When Galmadug state officials heard what happened, they were furious with the Americans.

“There is not any justification that could lead to such disaster,” Minister Osman Ise Nur, the head of Galmadug’s security operations, said in a phone interview. “We were amazed with what has happened to our forces despite the fact that they were fighting al-Shabab.”

The U.S. Africa Command issued a statement shortly after the attack that described the target of the strike as “a group of armed al-Shabaab fighters.”

But a new Pentagon report, parts of which were described to The Washington Post, contradicts that initial conclusion.

“We responded and struck the hostile force with the belief that it was al-Shabab,” the U.S. official said. “But we recognize that they were Galmadug forces.”

In other words, the United States appeared to have unwittingly entered into a war between two regional fighting forces, both its allies.

More than 75,000 people have been displaced by the fighting between Puntland and Galmadug forces in recent months, and are “in dire need of humanitarian assistance,” according to Abdelgadir Galal Ahmed, the Norwegian Refugee Council’s country director.

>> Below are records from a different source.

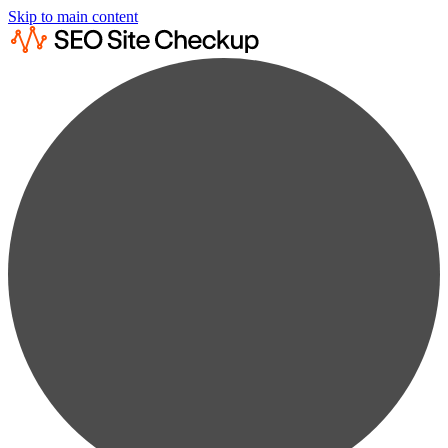
Skip to main content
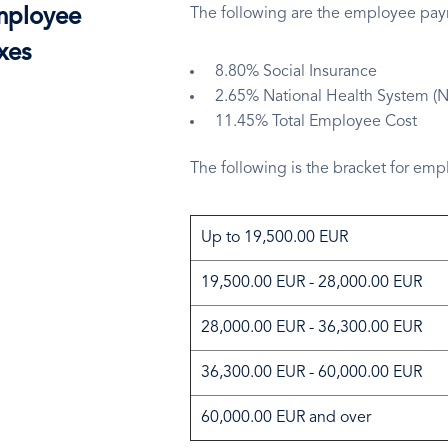
ployee
The following are the employee payro
xes
8.80% Social Insurance
2.65% National Health System (
11.45% Total Employee Cost
The following is the bracket for em
Up to 19,500.00 EUR
19,500.00 EUR - 28,000.00 EUR
28,000.00 EUR - 36,300.00 EUR
36,300.00 EUR - 60,000.00 EUR
60,000.00 EUR and over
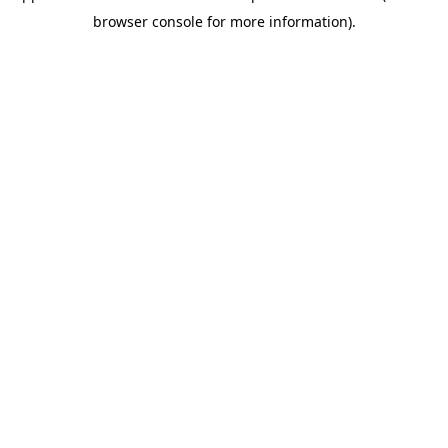
browser console for more information)
.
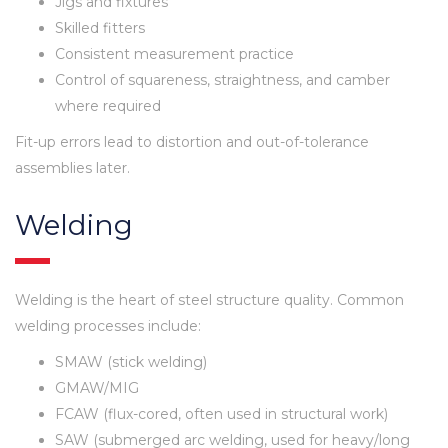
Jigs and fixtures
Skilled fitters
Consistent measurement practice
Control of squareness, straightness, and camber
where required
Fit-up errors lead to distortion and out-of-tolerance
assemblies later.
Welding
Welding is the heart of steel structure quality. Common
welding processes include:
SMAW (stick welding)
GMAW/MIG
FCAW (flux-cored, often used in structural work)
SAW (submerged arc welding, used for heavy/long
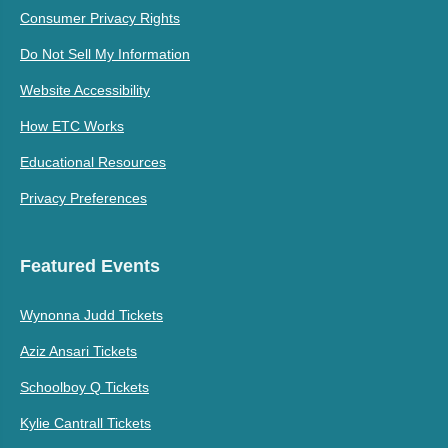
Consumer Privacy Rights
Do Not Sell My Information
Website Accessibility
How ETC Works
Educational Resources
Privacy Preferences
Featured Events
Wynonna Judd Tickets
Aziz Ansari Tickets
Schoolboy Q Tickets
Kylie Cantrall Tickets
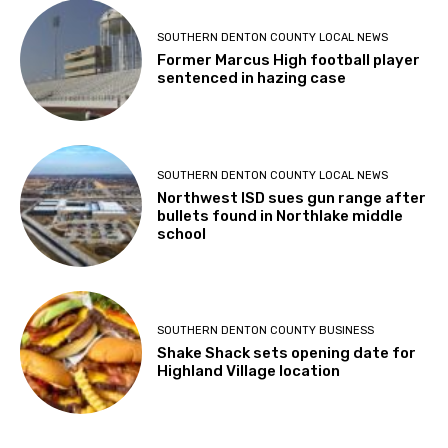
SOUTHERN DENTON COUNTY LOCAL NEWS
Former Marcus High football player
sentenced in hazing case
SOUTHERN DENTON COUNTY LOCAL NEWS
Northwest ISD sues gun range after
bullets found in Northlake middle
school
SOUTHERN DENTON COUNTY BUSINESS
Shake Shack sets opening date for
Highland Village location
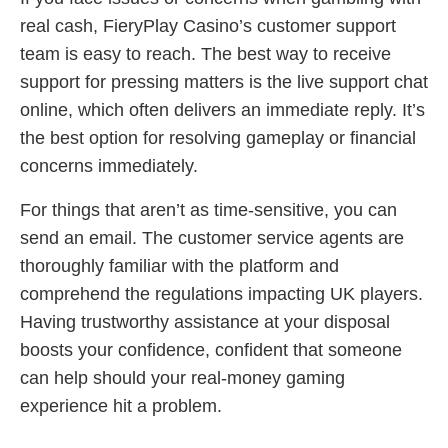
real cash, FieryPlay Casino’s customer support
team is easy to reach. The best way to receive
support for pressing matters is the live support chat
online, which often delivers an immediate reply. It’s
the best option for resolving gameplay or financial
concerns immediately.
For things that aren’t as time-sensitive, you can
send an email. The customer service agents are
thoroughly familiar with the platform and
comprehend the regulations impacting UK players.
Having trustworthy assistance at your disposal
boosts your confidence, confident that someone
can help should your real-money gaming
experience hit a problem.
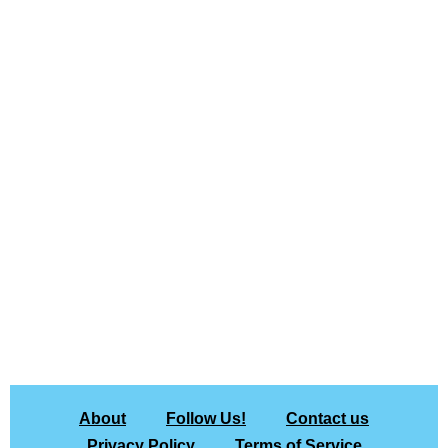
About
Follow Us!
Contact us
Privacy Policy
Terms of Service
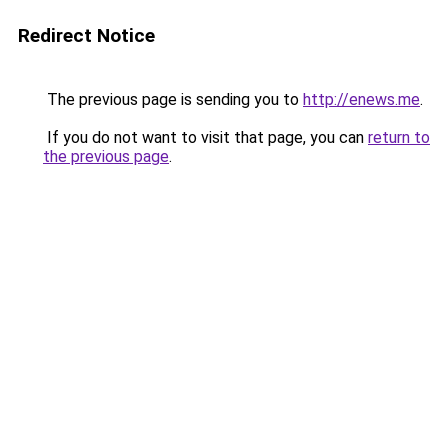
Redirect Notice
The previous page is sending you to
http://enews.me
.
If you do not want to visit that page, you can
return to
the previous page
.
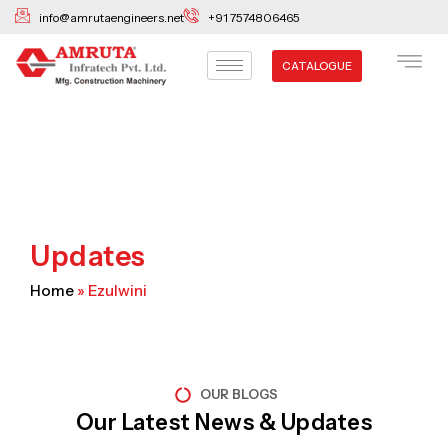
Skip
info@amrutaengineers.net
+91 7574806465
to
content
CATALOGUE
Updates
Home
»
Ezulwini
OUR BLOGS
Our Latest News & Updates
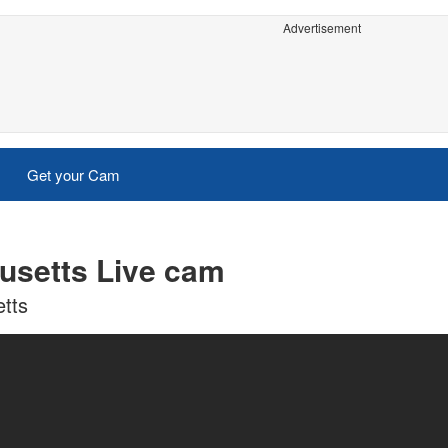
Advertisement
Get your Cam
usetts Live cam
tts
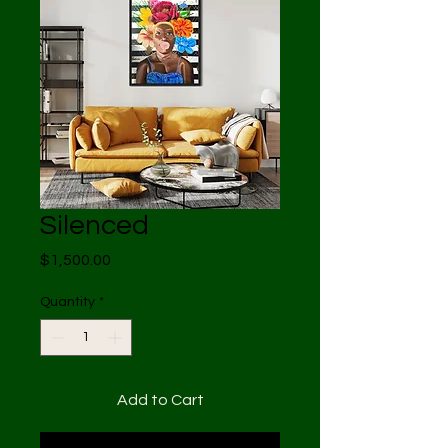
Silenced
Price
$1,500.00
Quantity
*
Add to Cart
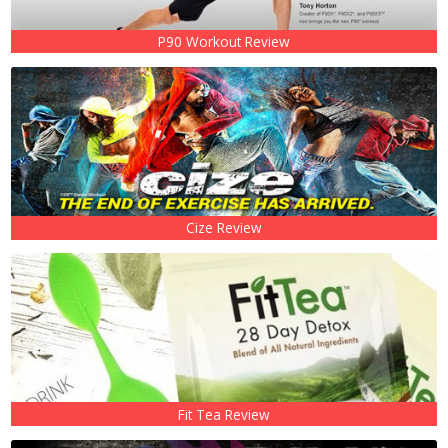
P90 Workout Review
Cize Review
Fit Tea Review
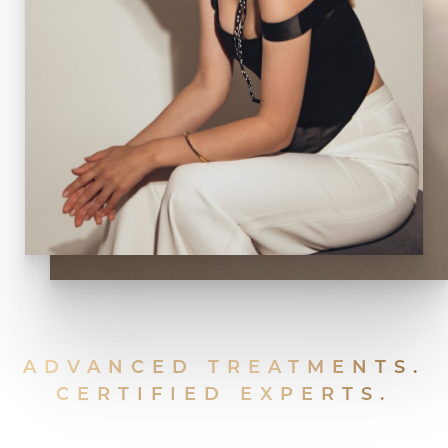
ADVANCED TREATMENTS.
CERTIFIED EXPERTS.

Somalia has been torn apart by civil war for 25 years, resulting in chaos that allowed the rise of al-Shabab in 2005. The White House considers the group one of its top concerns in sub-Saharan Africa, in part because its attacks extend beyond Somalia to civilian targets in neighboring Kenya, including the bloody strike on Nairobi’s upscale Westgate Mall in 2013.

The United States has a particularly strong relationship with the Puntland forces and has for years helped to train them.

Although the U.S. Africa Command investigation found that the drone strike had inadvertently killed Galmadug forces, it nonetheless ruled that the action was “legitimate” in that it probably saved the lives of the United States’ Puntland allies.

“The strike was clearly lawful,” the U.S. military official said.

Not long after the strike, Stephen M. Schwartz, the newly appointed U.S. ambassador to Somalia, met with Abdikarim Hussein Guled, the president of Galmadug, and other local officials. Galmadug officials said the ambassador apologized for the strike. The State Department would not confirm the apology.